Work to complete
Every line in the material below that includes "scroll" should be copied.

[Supplied information]

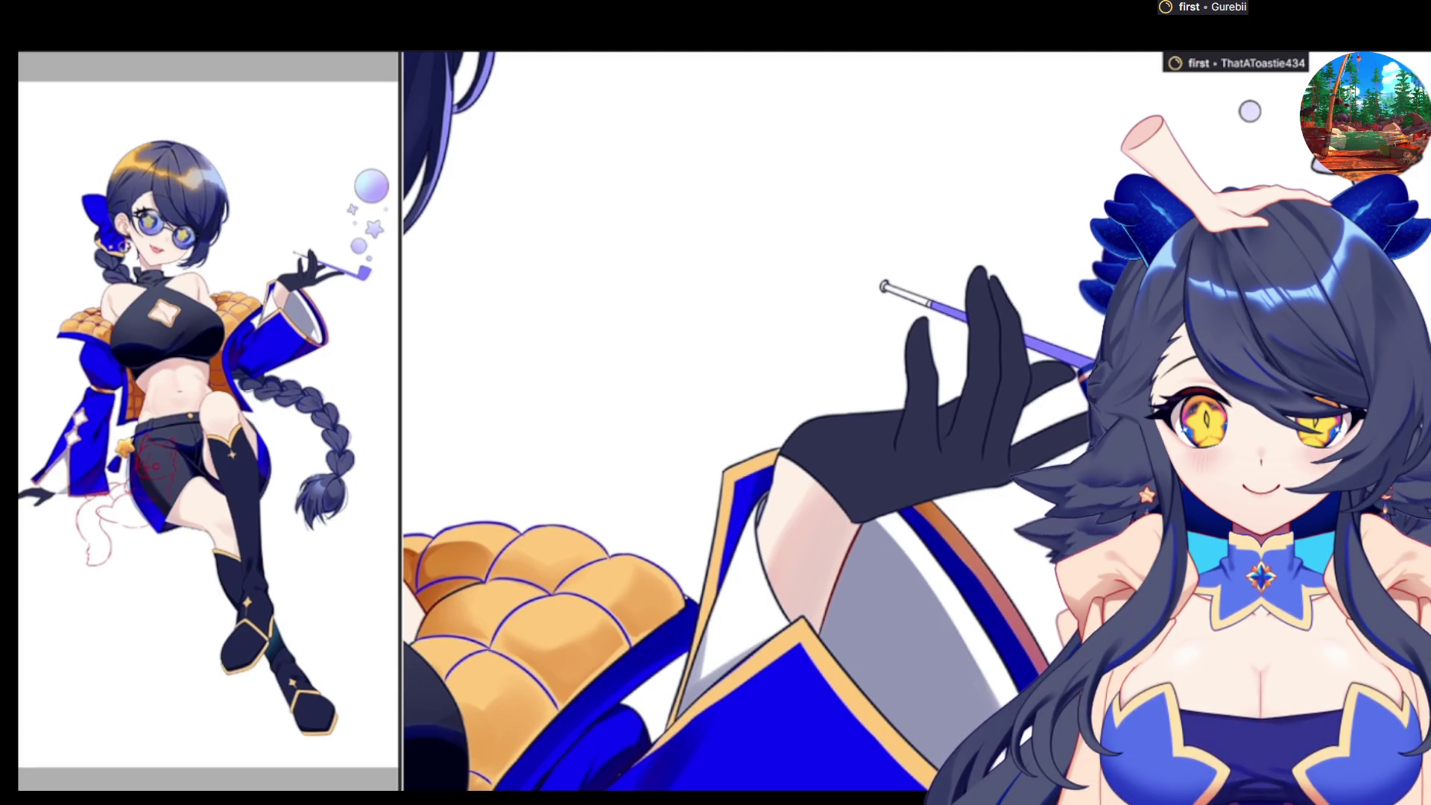
Undo the last change to the cigarette holder's stem and scroll down
key(ctrl+z)
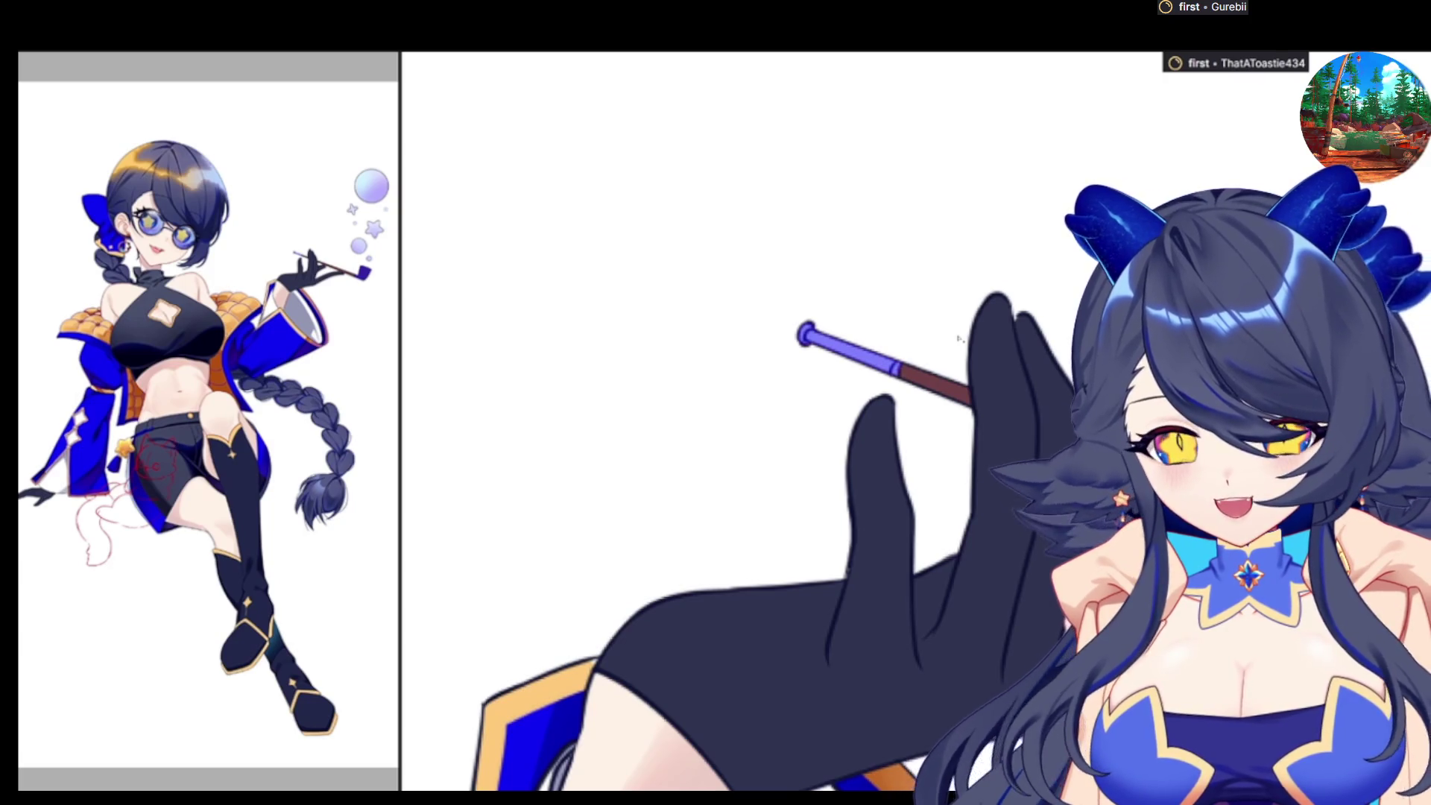
scroll(892, 349, down, 1)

[/Supplied information]

Answer to the exercise
Undo the last change to the cigarette holder's stem and scroll down
scroll(892, 349, down, 1)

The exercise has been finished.